B.B. Scone, Western Telegraph Jan 2002
"The man with the mighty voice…"
The Levellers, 'Off the tracks' festival, Donnington, 2002
"Excellent…"
Flook, 2003
Seductive acoustic (March 2006) (pembrokeshiretv.com)
Support for Sandi Thom, Queens hall, Narberth, Feb 06
The next gap in my musical education was soon to be filled. I had always thought Nágus was a dready young hippy with a Didgeridoo. Maybe he once was but on this particular night there was not a dread to be seen.
There was a didgeridoo, though somewhat disappointingly this only featured in the first number of Nágus’ set, a breathtaking Didge and drum (bodhran) piece. A great opener to the set before undready Mike Chant was joined by son Tom and the two of them stormed through some two-guitar pieces.
Nágus delivered a mix of originals and covers with uninhibited panache. There was great synchronicity between the two guitarists and their diverse guitar playing styles, while Mike rocked on the open chords Tom teased heart tugging high notes with hands that will launch a thousand teenage girls’ fantasies.
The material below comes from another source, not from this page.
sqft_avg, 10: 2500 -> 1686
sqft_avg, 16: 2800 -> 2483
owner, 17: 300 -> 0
Mike has a voice that is as rich as chocolate, but not any old chocolate… Have you tried the chilli variety? That’s what Mike’s voice is like – smooth and rich but with a surprisingly fiery bite. I would love to have heard more of the Didgeridoo, but other than that Nágus rocked
Fishguard Folk festival 2006 (Becky Hotchin, pembrokeshiretv.com)
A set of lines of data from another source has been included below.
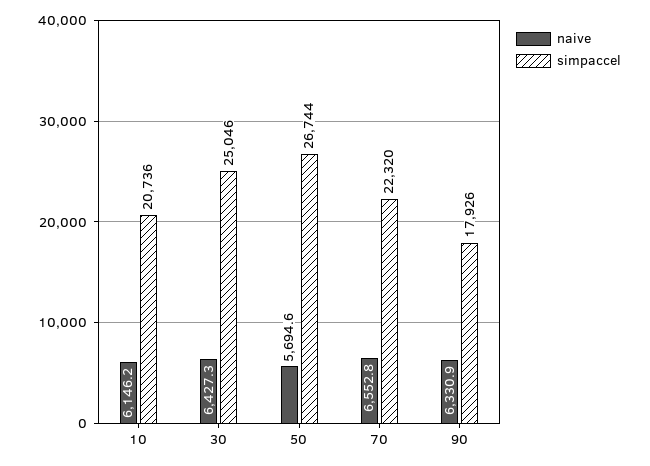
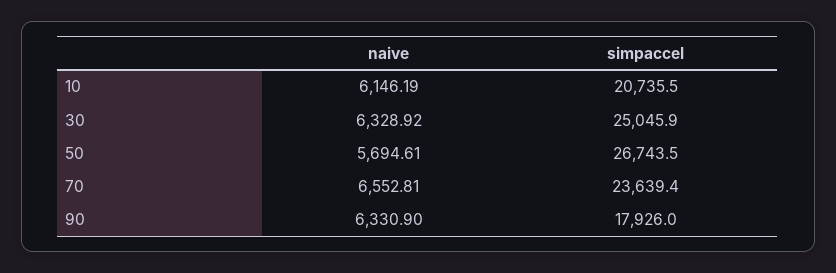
naive, 30: 6427.3 -> 6328.92
simpaccel, 70: 22320 -> 23639.4

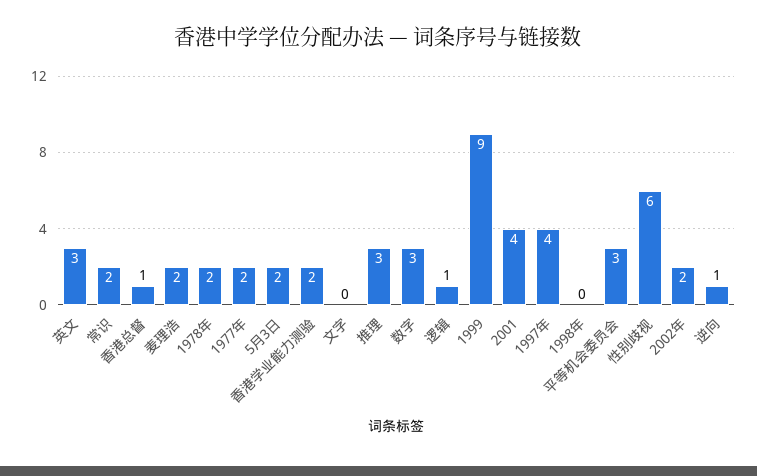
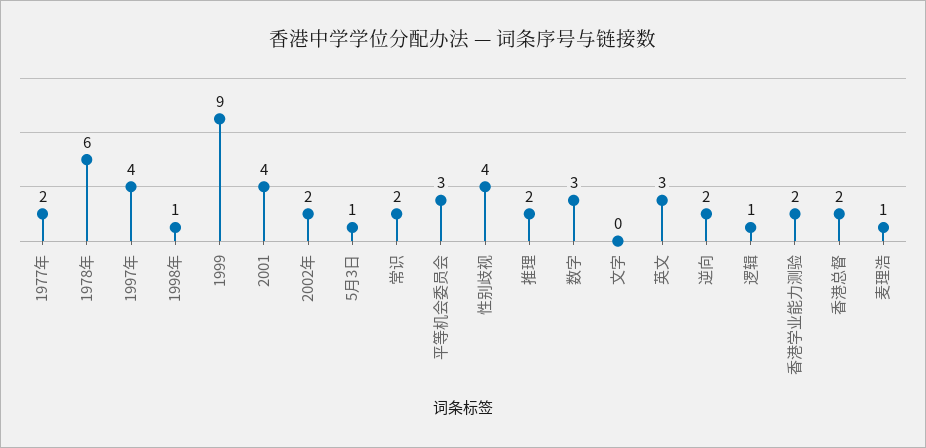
香港总督: 1 -> 2
麦理浩: 2 -> 1
1978年: 2 -> 6
5月3日: 2 -> 1
推理: 3 -> 2
1998年: 0 -> 1
性别歧视: 6 -> 4
逆向: 1 -> 2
From a group of talented musicians improvising away like mad things in the main bar, to a couple on fiddle and bagpipes in the back, the restaurant area had been colonised by accordion playing and group singing and in the back Marquee where Mike Chant held a crowd spellbound for two hours. Mike was at the festival to do the sound “and finishes the night with a few songs of his own” said landlord Dai Crowther
Well the soundman stole the show. After commandeering a child of about 12 to take over the desk, Mike had the crowd in the palm of his hand with an alluring combination of original compositions and his own unique take on the work of others. A particular favourite was the combination of the ‘Banana boat song (Day oh)’ and ‘Wild rover’.
“I’ve been a wild rover for many a year / daylight come and I wanna go home.”
Try it, it works
And who said men couldn’t multitask? This man was a master of it; as he switched from didgeridoo, to bodhran, to guitar, to vocals and back again. Oh yes and he was his own soundman after the 12-year-old was taken home to bed.